Close jest niesmaczna, Early Genewa chorowita. Kronselska też jest chorowita, ale smaczniejsza od powyższych
Smak wczesnych odmian bardzo zależy od warunków i klimatu. Oliwka Żółta np. wychodzi 'papierowa' i kiepska jeśli jest sucho, a w taki upał jak był ostatnio przejrzewa natychmiast, ani człek zdąży zerwać... Podobnie z Ananasem Berżenickim, czego nie zebrałem wcześnie to zrobiło się mączne. Odmiany na litewskie klimaty, jak by nie patrzeć.
Doskonały jest Suislepper - też na te litewskie klimaty, ma mieć dość wody i żyzną glebę, za to smak świetny, a na choroby i mrozy odporny.

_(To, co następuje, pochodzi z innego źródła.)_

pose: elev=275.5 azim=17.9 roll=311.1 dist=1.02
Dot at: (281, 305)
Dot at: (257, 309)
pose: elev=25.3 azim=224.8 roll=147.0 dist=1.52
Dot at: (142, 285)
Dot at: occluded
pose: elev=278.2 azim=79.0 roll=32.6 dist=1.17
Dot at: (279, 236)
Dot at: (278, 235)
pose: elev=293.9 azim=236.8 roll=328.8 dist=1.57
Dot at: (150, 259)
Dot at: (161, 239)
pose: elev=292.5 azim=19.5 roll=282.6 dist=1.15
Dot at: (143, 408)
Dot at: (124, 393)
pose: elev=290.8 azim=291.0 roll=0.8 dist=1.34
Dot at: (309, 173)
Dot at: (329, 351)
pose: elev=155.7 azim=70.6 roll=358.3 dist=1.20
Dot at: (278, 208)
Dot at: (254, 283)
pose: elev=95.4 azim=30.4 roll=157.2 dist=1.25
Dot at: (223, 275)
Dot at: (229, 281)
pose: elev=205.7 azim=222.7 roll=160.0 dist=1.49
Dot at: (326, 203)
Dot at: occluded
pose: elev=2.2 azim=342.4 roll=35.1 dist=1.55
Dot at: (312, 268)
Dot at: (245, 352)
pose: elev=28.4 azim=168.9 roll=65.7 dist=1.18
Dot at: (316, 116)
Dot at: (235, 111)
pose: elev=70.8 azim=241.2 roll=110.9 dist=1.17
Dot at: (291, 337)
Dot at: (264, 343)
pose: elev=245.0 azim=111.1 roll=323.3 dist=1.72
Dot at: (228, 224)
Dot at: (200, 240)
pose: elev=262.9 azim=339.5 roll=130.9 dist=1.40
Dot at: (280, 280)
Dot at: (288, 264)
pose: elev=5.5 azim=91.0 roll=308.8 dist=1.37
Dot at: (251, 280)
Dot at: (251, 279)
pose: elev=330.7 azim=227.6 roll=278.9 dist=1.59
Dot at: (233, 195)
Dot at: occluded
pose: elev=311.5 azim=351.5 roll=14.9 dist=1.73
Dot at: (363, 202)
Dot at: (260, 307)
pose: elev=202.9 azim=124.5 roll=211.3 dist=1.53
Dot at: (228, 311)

Jest sporo odmian także nowszych, można wybrać. Quinte, Vista Bella, Julia, Early Geneva, JulyRed - są przed papierówką lub razem. Później Discovery, Piros, Delcorf (Ambassy i Celeste), Early MacIntosh, JerseyMac, Melba, George Cave, itp itd. Smak? Jak kto lubi...
Lubię mackintoshowate (tu Melba, Jerseymac, Julyred, Quinte) - ale chorują na parch. Vista Bella też. Za to smaczne.
Nieco później można już jeść Jamesa Grieva - doskonały owoc a nie choruje - i to dla mnie załatwia sprawę smacznego jabłka po Papierówce.